In the history of salvation, when God wants to begin something new, a new phase, He chooses one person in particular, on whom He concentrates His action. Through that “agent,” he multiplies His action and brings His grace to the “multitude.” All “responsibility” goes through one human mind which, sometimes in dramatic fashion, is called to “respond” with total trust and availability to God’s plan. For example, we can recall Noah, Abraham, Moses, the prophets, Jesus Christ, the Twelve…It is tremendous to think that the “yes” of a “multitude” is mysteriously a result of the “yes” of an individual. Through him, God’s blessing will last thousands of generations (Exodus 20:6). Like a “no” in a similar way can also influence several generations – hopefully only “down to the third or fourth generation” (Exodus 20:5).

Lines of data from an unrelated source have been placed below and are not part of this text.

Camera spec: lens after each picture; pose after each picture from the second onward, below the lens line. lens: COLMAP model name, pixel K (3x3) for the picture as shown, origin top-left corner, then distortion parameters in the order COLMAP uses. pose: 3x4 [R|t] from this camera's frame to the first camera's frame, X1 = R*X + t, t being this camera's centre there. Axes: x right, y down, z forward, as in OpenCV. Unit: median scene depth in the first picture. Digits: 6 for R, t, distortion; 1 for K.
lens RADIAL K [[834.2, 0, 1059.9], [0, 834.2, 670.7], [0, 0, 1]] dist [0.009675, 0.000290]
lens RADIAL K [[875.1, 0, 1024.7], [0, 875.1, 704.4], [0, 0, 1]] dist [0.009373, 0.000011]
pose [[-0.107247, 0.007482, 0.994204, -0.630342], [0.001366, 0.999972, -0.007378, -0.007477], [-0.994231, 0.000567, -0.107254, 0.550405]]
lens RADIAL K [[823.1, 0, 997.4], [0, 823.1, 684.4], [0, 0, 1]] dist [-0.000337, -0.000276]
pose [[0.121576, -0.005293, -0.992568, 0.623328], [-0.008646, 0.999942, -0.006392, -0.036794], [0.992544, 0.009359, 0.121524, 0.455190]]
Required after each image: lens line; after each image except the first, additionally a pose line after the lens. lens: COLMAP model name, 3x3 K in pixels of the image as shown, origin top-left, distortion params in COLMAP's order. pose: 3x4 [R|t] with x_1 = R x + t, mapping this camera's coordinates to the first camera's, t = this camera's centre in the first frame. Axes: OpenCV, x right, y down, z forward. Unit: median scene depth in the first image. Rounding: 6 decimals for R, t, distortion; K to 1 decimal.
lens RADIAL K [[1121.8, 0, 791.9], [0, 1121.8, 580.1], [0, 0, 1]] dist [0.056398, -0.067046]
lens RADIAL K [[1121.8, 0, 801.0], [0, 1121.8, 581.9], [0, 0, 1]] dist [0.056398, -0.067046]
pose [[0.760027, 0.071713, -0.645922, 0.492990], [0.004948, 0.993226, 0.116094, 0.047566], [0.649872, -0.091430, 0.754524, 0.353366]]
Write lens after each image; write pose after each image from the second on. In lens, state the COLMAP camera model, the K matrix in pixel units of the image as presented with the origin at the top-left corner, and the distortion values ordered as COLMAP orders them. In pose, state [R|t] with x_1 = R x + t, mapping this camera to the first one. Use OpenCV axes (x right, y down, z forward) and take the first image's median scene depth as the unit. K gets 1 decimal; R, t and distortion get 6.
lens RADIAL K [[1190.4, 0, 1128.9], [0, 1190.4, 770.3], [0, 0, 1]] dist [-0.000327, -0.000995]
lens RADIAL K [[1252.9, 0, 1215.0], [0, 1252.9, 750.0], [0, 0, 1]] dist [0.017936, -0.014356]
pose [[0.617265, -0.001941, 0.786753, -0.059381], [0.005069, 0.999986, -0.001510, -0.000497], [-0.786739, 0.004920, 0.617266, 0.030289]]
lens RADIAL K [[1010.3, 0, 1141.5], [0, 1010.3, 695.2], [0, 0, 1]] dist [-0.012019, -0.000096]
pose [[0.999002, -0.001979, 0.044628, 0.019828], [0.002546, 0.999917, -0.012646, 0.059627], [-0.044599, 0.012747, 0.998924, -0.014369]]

Here lies the fruitfulness of Paul’s vocation! His “yes” continues to be fruitful, a channel for God’s blessing to flow forever, throughout centuries and millennia! The mysterious wisdom of God! Happy be Paul’s “yes” which continues to grow in our “yes” when we receive his testimony!
Looking for “just one person”: me!
Just one individual can make the difference. And what a difference, at times!...God, therefore, tries to touch and win the heart of one person to save his whole life context. Unfortunately, he doesn’t always find him: “I have been looking for someone among them to build a barricade and oppose me in the breach, to defend the country and prevent me from destroying it; but I have found no one” (Ezekiel 22:30). God looks for an upright person to save his brothers but “not one of them is upright, not a single one” (Romans 3:10-12; Psalm 14:1-3). For this reason, he has to send His Son.